「殺戮機械」
王国中部都市トイエス
突如として都市全域に降り注いだ爆撃・火炎・氷結・雷・風などの数多の魔法。それらは老若男女問わず都市内の全ての罪無き人間に無慈悲に降り注いだのだった。
「うぅぅ…痛い…痛いよ…」
「足がぁ!!俺の足がぁぁぁあ」
都市内の様々な場所からから聞こえてくる悲痛な叫び。
市民たちは自分たちの身に何が起きているのか全く理解できていない。
突如として身体の一部を失ったり目の前が赤く染まる現実を前に、狂乱とも言える錯乱状態に陥ってしまっている。
「攻撃だ…攻撃を受けている…早く本隊に連絡を…」
目の前に広がる惨状を目にしながらも、トイエスの守備隊長は自らの役目を全うすべく動く。
しかし…
「な…んだ…あれは?…」
守備隊長の目に映ったのは、正に地獄からの使者であり死者であった。
人智を超えた巨体には六本の長い腕。それぞれの手には異なる種類の武器を持っている。そしてなんと言っても特徴的なのが、その身体。肉が付いておらず骨のみのその身体からは禍々しい黒い魔力が溢れている。

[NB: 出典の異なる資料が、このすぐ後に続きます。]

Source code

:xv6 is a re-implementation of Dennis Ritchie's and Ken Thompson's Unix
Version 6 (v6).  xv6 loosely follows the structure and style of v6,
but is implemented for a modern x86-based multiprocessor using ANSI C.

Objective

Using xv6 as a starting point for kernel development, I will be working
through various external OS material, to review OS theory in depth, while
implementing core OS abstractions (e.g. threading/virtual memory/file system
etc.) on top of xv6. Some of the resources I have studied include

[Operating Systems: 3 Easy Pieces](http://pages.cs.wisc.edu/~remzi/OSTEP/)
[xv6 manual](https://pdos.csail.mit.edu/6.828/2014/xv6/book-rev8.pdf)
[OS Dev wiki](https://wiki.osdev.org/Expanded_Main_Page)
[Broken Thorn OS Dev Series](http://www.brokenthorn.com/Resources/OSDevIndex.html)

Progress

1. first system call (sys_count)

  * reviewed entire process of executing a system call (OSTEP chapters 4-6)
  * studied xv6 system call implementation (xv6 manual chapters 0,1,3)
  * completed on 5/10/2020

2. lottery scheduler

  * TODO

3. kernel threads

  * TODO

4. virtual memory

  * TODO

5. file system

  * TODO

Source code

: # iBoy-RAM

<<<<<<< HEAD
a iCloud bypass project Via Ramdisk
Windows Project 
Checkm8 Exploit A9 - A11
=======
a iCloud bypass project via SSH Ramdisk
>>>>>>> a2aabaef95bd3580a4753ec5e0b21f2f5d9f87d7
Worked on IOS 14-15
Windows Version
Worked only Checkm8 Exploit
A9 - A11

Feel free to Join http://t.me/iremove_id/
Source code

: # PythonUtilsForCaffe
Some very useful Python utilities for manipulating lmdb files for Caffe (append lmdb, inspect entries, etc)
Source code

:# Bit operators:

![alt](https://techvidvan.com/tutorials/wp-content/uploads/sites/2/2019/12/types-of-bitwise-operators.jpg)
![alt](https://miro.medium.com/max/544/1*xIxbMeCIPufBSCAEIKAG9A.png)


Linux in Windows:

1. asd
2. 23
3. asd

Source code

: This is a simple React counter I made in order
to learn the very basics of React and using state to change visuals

そんな誰が見ても殺戮の為に作られた悪魔のような者が10体。
ゆっくりと都市へ向かって歩いてくる。
「おい!…だ、誰かあれを…あの化け物を止めてくれ」
守備隊長の言葉を受け、まだ動ける数名の守備兵が突撃して行くが
「ビュンッ!」
風邪を切るような音が聞こえた後に、兵士達の身体は真っ二つに切り裂かれていた。
「馬鹿な…あっ!おい!!止まれ!!!」
守備隊長が叫んだ先に居たのは…
「ママぁ!どこ?!どこなのー?!ママー!」
悪魔達の前を泣きながら通り過ぎる子供。
しかしスケルトンウォーリアーの動きに変化は無い。これまで通り一定のリズムで都市内に入ってくる。

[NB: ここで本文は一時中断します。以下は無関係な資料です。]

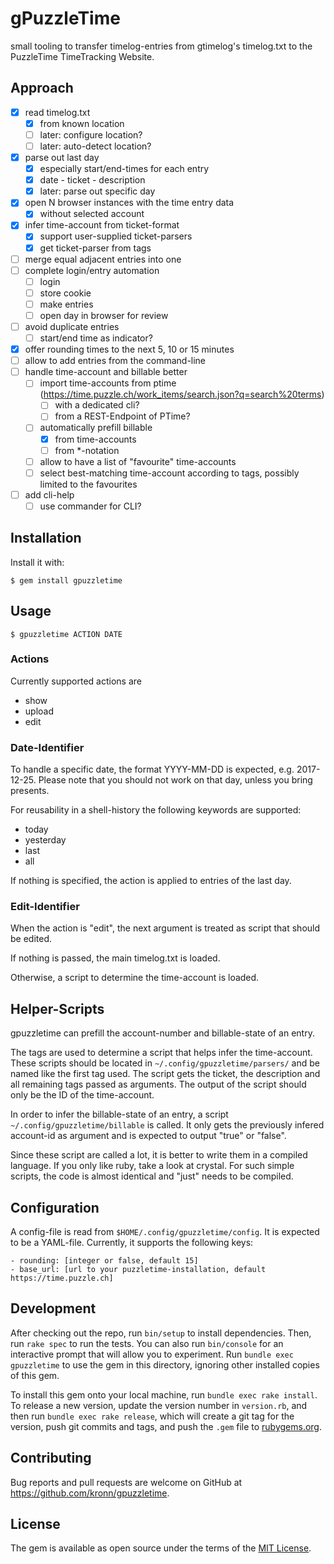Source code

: # gPuzzleTime

small tooling to transfer timelog-entries from gtimelog's timelog.txt to the PuzzleTime TimeTracking Website.

## Approach

- [x] read timelog.txt
  - [x] from known location
  - [ ] later: configure location?
  - [ ] later: auto-detect location?
- [x] parse out last day
  - [x] especially start/end-times for each entry
  - [x] date - ticket - description
  - [x] later: parse out specific day
- [x] open N browser instances with the time entry data
  - [x] without selected account
- [x] infer time-account from ticket-format
  - [x] support user-supplied ticket-parsers
  - [x] get ticket-parser from tags
- [ ] merge equal adjacent entries into one
- [ ] complete login/entry automation
  - [ ] login
  - [ ] store cookie
  - [ ] make entries
  - [ ] open day in browser for review
- [ ] avoid duplicate entries
  - [ ] start/end time as indicator?
- [x] offer rounding times to the next 5, 10 or 15 minutes
- [ ] allow to add entries from the command-line
- [ ] handle time-account and billable better
  - [ ] import time-accounts from ptime (https://time.puzzle.ch/work_items/search.json?q=search%20terms)
    - [ ] with a dedicated cli?
    - [ ] from a REST-Endpoint of PTime?
  - [ ] automatically prefill billable
    - [x] from time-accounts
    - [ ] from *-notation
  - [ ] allow to have a list of "favourite" time-accounts
  - [ ] select best-matching time-account according to tags, possibly limited to the favourites
- [ ] add cli-help
  - [ ] use commander for CLI?

## Installation

Install it with:

    $ gem install gpuzzletime

## Usage

    $ gpuzzletime ACTION DATE

### Actions

Currently supported actions are

- show
- upload
- edit

### Date-Identifier

To handle a specific date, the format YYYY-MM-DD is expected, e.g. 2017-12-25. Please note that you should not work on that day, unless you bring presents.

For reusability in a shell-history the following keywords are supported:

- today
- yesterday
- last
- all

If nothing is specified, the action is applied to entries of the last day.

### Edit-Identifier

When the action is "edit", the next argument is treated as script that should be edited.

If nothing is passed, the main timelog.txt is loaded.

Otherwise, a script to determine the time-account is loaded.

## Helper-Scripts

gpuzzletime can prefill the account-number and billable-state of an entry.

The tags are used to determine a script that helps infer the time-account.
These scripts should be located in `~/.config/gpuzzletime/parsers/` and be named
like the first tag used. The script gets the ticket, the description and all
remaining tags passed as arguments. The output of the script should only be the
ID of the time-account.

In order to infer the billable-state of an entry, a script
`~/.config/gpuzzletime/billable` is called. It only gets the previously infered
account-id as argument and is expected to output "true" or "false".

Since these script are called a lot, it is better to write them in a compiled
language. If you only like ruby, take a look at crystal. For such simple
scripts, the code is almost identical and "just" needs to be compiled.

## Configuration

A config-file is read from `$HOME/.config/gpuzzletime/config`. It is expected
to be a YAML-file. Currently, it supports the following keys:

	- rounding: [integer or false, default 15]
	- base_url: [url to your puzzletime-installation, default https://time.puzzle.ch]

## Development

After checking out the repo, run `bin/setup` to install dependencies. Then, run
`rake spec` to run the tests. You can also run `bin/console` for an interactive
prompt that will allow you to experiment. Run `bundle exec gpuzzletime` to use
the gem in this directory, ignoring other installed copies of this gem.

To install this gem onto your local machine, run `bundle exec rake install`. To
release a new version, update the version number in `version.rb`, and then run
`bundle exec rake release`, which will create a git tag for the version, push
git commits and tags, and push the `.gem` file to
[rubygems.org](https://rubygems.org).

## Contributing

Bug reports and pull requests are welcome on GitHub at https://github.com/kronn/gpuzzletime.


## License

The gem is available as open source under the terms of the [MIT License](http://opensource.org/licenses/MIT).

そして先頭のスケルトンウォーリアーが泣きながらふらふらと歩いて居た子供の目の前に到着すると、その六本腕を一斉に振りかざす。
「おい…まて!!やめろぉ!!!!!!!」
「…ママ?」
近くに来た人影を母親と勘違いした幼き子は、1秒と経たずにただの肉塊へと姿を変えた。
「なんと…なんと無慈悲な…。…悪魔め!この悪魔供がぁ!!!!」
守備隊長の怒りの声も、都市内の各地へと散っていったスケルトンウォーリアー達による殺戮の、断末魔の叫びによって虚しく掻き消えていったのだった。
「ミノタウルス様。都市の掌握が完了した模様です」
配下のトレントの言葉にミノタウルスは鷹揚に頷き
「ヒガイハドノテイドダッタ??」
トレントは満面の笑みを見せて答える。
「スケルトンウォーリアー達の活躍によって
人的被害はなんとゼロにございます!!」
「ソウカ!!ソレデニンゲンノホリョハ?」
「捕虜でございますか?それが…」
ミノタウルス君が都市内に入って行った際に、王国都市トイエスから生命の音は消えていた。